Business & Finance

GPRTU To Negotiate Fare Increment After Emissions Tax

The Ghana Private Road Transport Union (GPRTU) is planning on going to the negotiation table next week with the Ministry of Transport for fare increment.

It follows the implementation of the Emissions Levy Act, 2023 (Act 1112), in line with the government’s efforts to address greenhouse gas emissions, promoting the adoption of eco-friendly technology and green energy.

The levy, which requires motorcycle and tricycle owners to pay GH₵75 per annum, and motor vehicles, buses, and coaches up to 3000 cubic centimetres to pay GH₵150 annually, took effect on February 1, 2024.

In reaction to this, the Industrial Relations Officer of GPRTU, Abass Imoro said the cost will have to be “shared with the general public who are our clients”.

“We are into business and nobody owning a vehicle for commercial purposes and want to work and go back home empty-handed…If this has added to our already existing burden, why not{increase fares}”

He said the leadership of the Union will meet the Transport Minister, Hon Kwaku Ofori Asiamah over new fares.

He also revealed his outfit was left out of government discussions and deliberations leading up to the passage of the tax policy with their numerous petitions to the government to rescind trashed.

“We were not part of government discussion on this. Before they came out to reveal, we spotted it in the budget presented to Parliament and we raised an issue to the effect that if it’s about emission, we are already paying for it. But it looks like our suggestion was not listened to.

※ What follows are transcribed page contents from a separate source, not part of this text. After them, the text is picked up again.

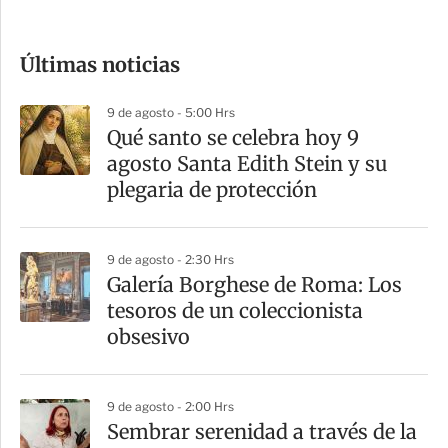
c
o
Últimas noticias
m
p
9 de agosto - 5:00 Hrs
a
Qué santo se celebra hoy 9
r
agosto Santa Edith Stein y su
t
plegaria de protección
i
r
9 de agosto - 2:30 Hrs
Galería Borghese de Roma: Los
tesoros de un coleccionista
obsesivo
9 de agosto - 2:00 Hrs
Sembrar serenidad a través de la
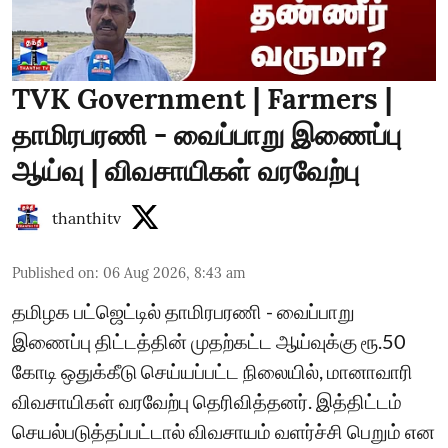
TVK Government | Farmers |
தாமிரபரணி - வைப்பாறு இணைப்பு
ஆய்வு | விவசாயிகள் வரவேற்பு
thanthitv
Published on
:
06 Aug 2026, 8:43 am
தமிழக பட்ஜெட்டில் தாமிரபரணி - வைப்பாறு
இணைப்பு திட்டத்தின் முதற்கட்ட ஆய்வுக்கு ரூ.50
கோடி ஒதுக்கீடு செய்யப்பட்ட நிலையில், மானாவாரி
விவசாயிகள் வரவேற்பு தெரிவித்தனர். இத்திட்டம்
செயல்படுத்தப்பட்டால் விவசாயம் வளர்ச்சி பெறும் என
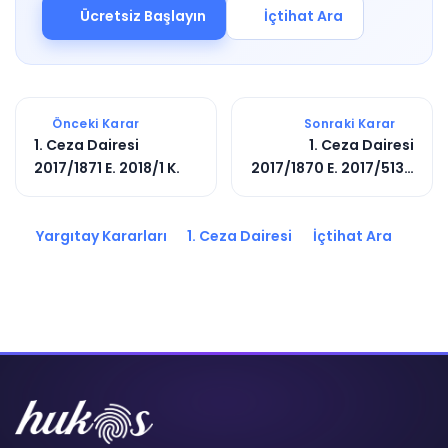
Ücretsiz Başlayın
İçtihat Ara
Önceki Karar
Sonraki Karar
1. Ceza Dairesi
1. Ceza Dairesi
2017/1871 E. 2018/1 K.
2017/1870 E. 2017/5130
K.
Yargıtay Kararları
1. Ceza Dairesi
İçtihat Ara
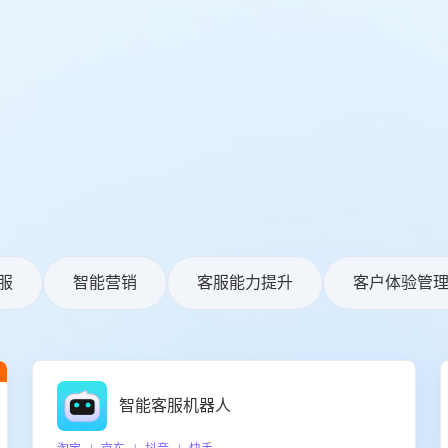
服
智能营销
客服能力提升
客户体验管
智能客服机器人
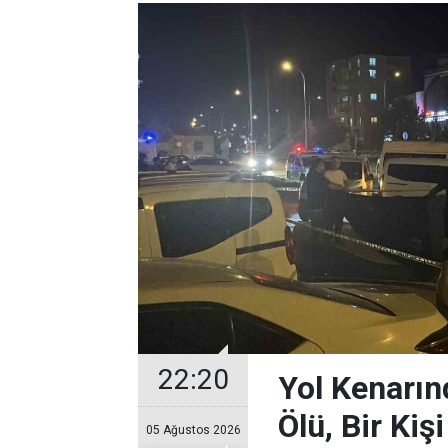
22:20
Yol Kenarın
Ölü, Bir Kiş
05 Ağustos 2026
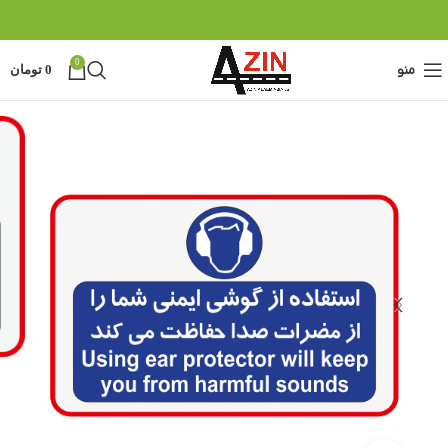
0
منو
0
تومان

“We petitioned the Parliament but we haven’t had a response till now. We had the privilege of having a meeting with the Transport Minister and Finance Minister. We presented the same issue to the Finance Minister…The Finance Minister promised to consider it,” he said in an interview on Eyewitness News monitored by

According to him, the next time they heard, the levy had taken effect.

In mid-January, the GPRTU announced a 20% hike in transport fares over high taxes on spare parts and the 10% increment in insurance premiums; however, the Transport Ministry halted the move noting it had not been approved.